Cummings: Yes. The long-standing, non-partisan and publicly-declared foreign policy commitment of the United States is that we will do whatever is required to prevent Iran from possessing nuclear weapons. On separate tracks, we also have a serious national interest in limiting Iran’s missile development program and countering Iran’s destabilizing actions in the middle east. Although I would have preferred even more stringent and comprehensive limitations upon Iran’s ability to construct and deploy a nuclear weapon, some of our best nuclear scientists concluded that, without approval and implementation of the JCPOA, the current “breakout time” for Iran’s ability to produce an operational nuclear weapon was only months. I concluded that the JCPOA significantly enhanced our ability to change that deadly timetable, both immediately and in the longer term. Iran was required to reduce the number of its centrifuges by two-thirds, cease production of weapons-grade plutonium, halt construction of a heavy-water reactor, get rid of 98 percent of its existing enriched uranium, and halt enrichment of uranium above 3.67 percent purity. That resolution to the immediate threat posed by Iran’s nuclear program was compelling, as were the longer-term security capabilities gained by the intrusive nature of the inspections provided by the JCPOA and our nation’s unilateral ability to “snap back” the whole range of sanctions in the event of any future Iranian noncompliance.

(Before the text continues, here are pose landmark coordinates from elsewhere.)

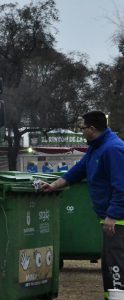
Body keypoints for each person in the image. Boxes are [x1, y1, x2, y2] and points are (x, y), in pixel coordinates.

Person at [40, 111, 124, 296]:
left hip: (118, 221)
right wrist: (54, 185)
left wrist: (113, 215)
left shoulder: (113, 149)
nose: (82, 132)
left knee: (116, 267)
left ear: (92, 129)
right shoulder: (96, 147)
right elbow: (79, 170)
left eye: (83, 128)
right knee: (110, 265)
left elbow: (121, 186)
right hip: (109, 218)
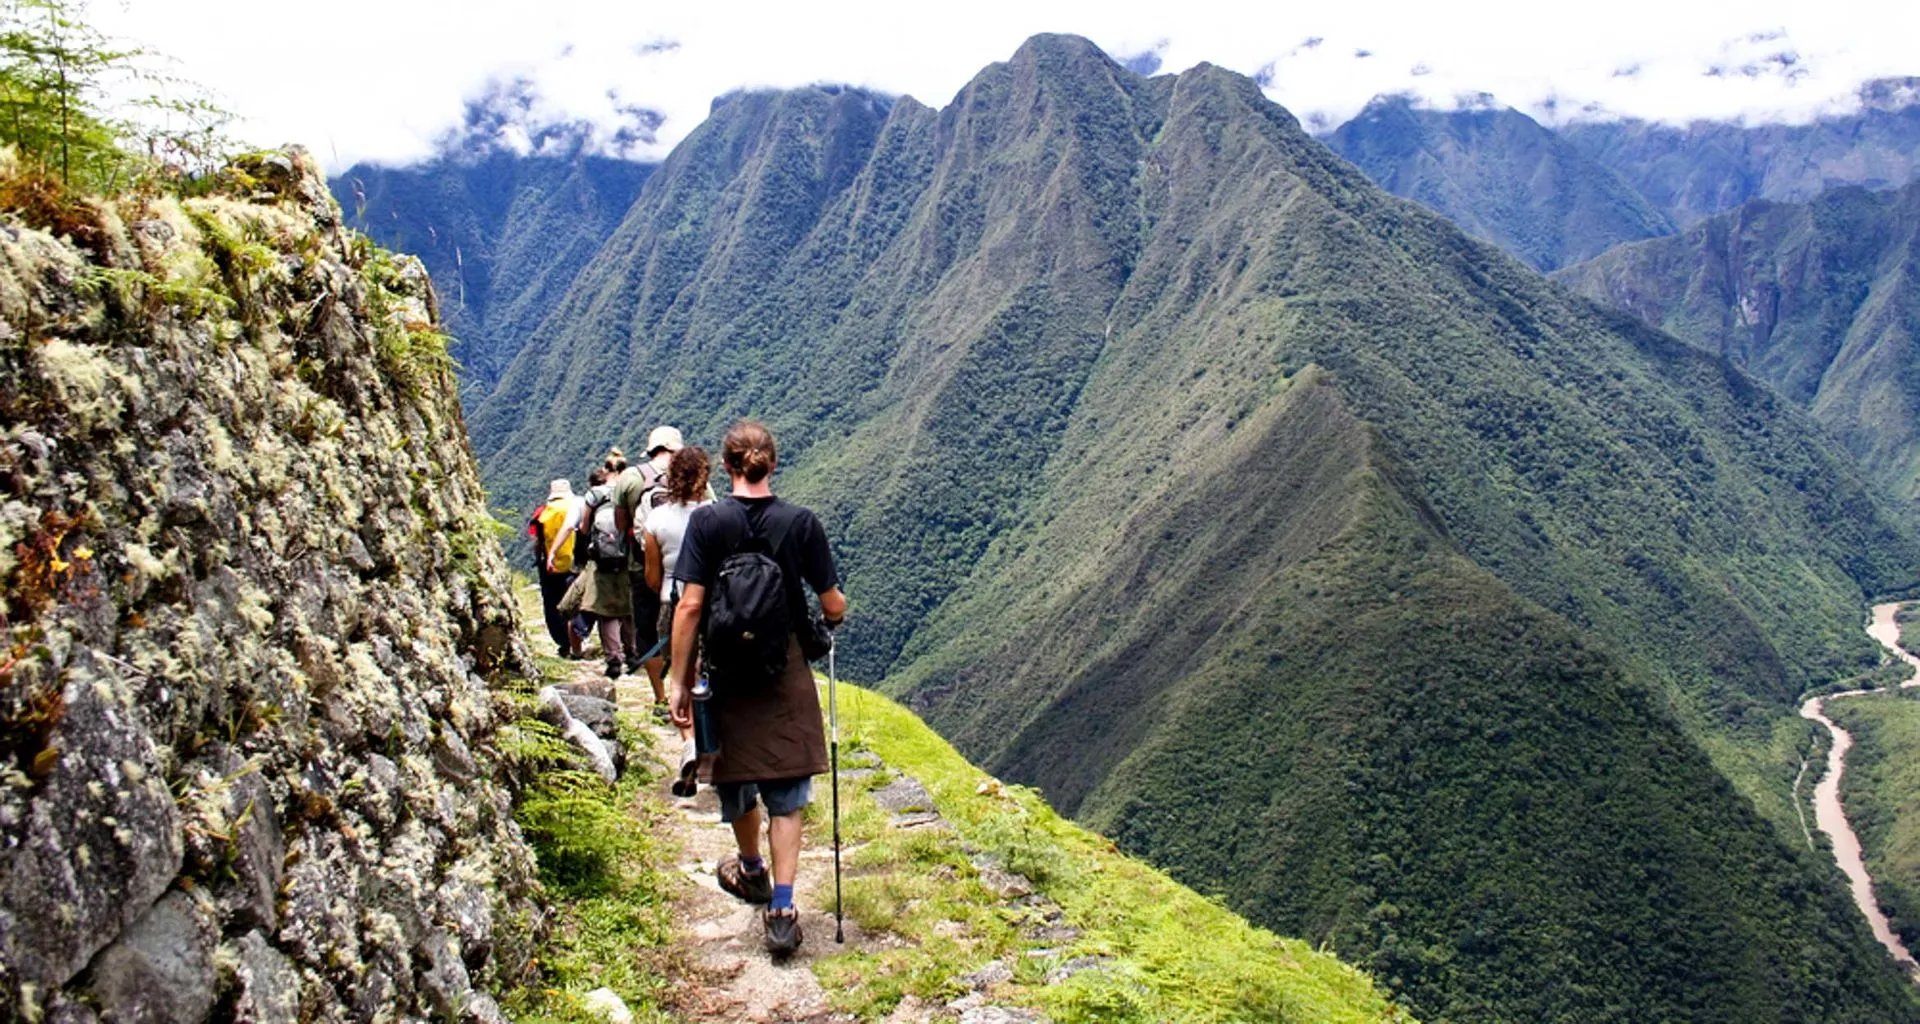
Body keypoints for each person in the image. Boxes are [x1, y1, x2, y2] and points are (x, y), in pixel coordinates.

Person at [669, 420, 845, 957]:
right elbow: (832, 602)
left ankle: (751, 869)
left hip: (725, 669)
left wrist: (679, 681)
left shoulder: (707, 522)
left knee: (737, 776)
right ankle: (784, 911)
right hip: (782, 666)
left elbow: (690, 606)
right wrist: (830, 621)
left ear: (725, 467)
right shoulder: (801, 523)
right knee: (786, 792)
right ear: (773, 464)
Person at [643, 446, 712, 795]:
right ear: (705, 477)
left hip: (672, 603)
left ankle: (689, 742)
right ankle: (713, 745)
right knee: (709, 673)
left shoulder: (656, 520)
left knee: (682, 675)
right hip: (713, 604)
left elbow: (652, 576)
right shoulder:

How should the United States address the rise of North Korea’s nuclear program?
Cummings: North Korea is perhaps the most repressive regime on the planet. It has conducted several nuclear tests and is attempting to develop the capability to put a nuclear warhead on a long-range missile that could directly threaten the United States. We must protect America and our allies, press China and Russia to restrain North Korea, and sharpen the choices for Pyongyang to convince it to abandon its illegal nuclear and missile programs.